O debate sobre a inteligência artificial (IA) tende a focar nos possíveis perigos que ela oferece: preconceitos e discriminação algorítmica, extinção em massa de empregos e até mesmo, segundo alguns, o fim da humanidade. Entretanto, enquanto alguns comentaristas se preocupam com esses cenários distópicos, outros estão focando nos possíveis benefícios que a IA poderia trazer, de acordo com eles, para ajudar a humanidade a solucionar alguns de seus maiores e mais espinhosos problemas.
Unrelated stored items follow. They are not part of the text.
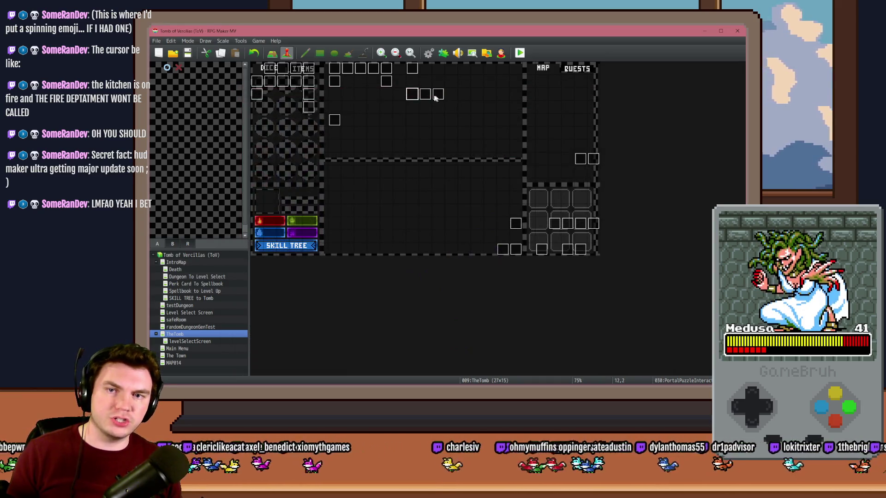
Set the PortalPuzzleTimer event's page 2 trigger to Parallel and save the event
double_click(425, 94)
click(440, 97)
key(Escape)
double_click(439, 96)
click(284, 111)
click(341, 310)
click(343, 350)
click(543, 330)
Save and playtest with the potion perk, interact with the glyphs until the ring dissolves, then close
click(520, 52)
E, segundo eles, a IA fará isso de uma forma muito específica: acelerando radicalmente o ritmo das descobertas científicas, sobretudo em áreas como medicina, climatogia e tecnologias verdes. Grandes nomes da área, como Demis Hassabis e Yann LeCun acreditam que a IA pode turbinar os avanços científicos e levar a uma era de ouro das descobertas. Eles estariam certos?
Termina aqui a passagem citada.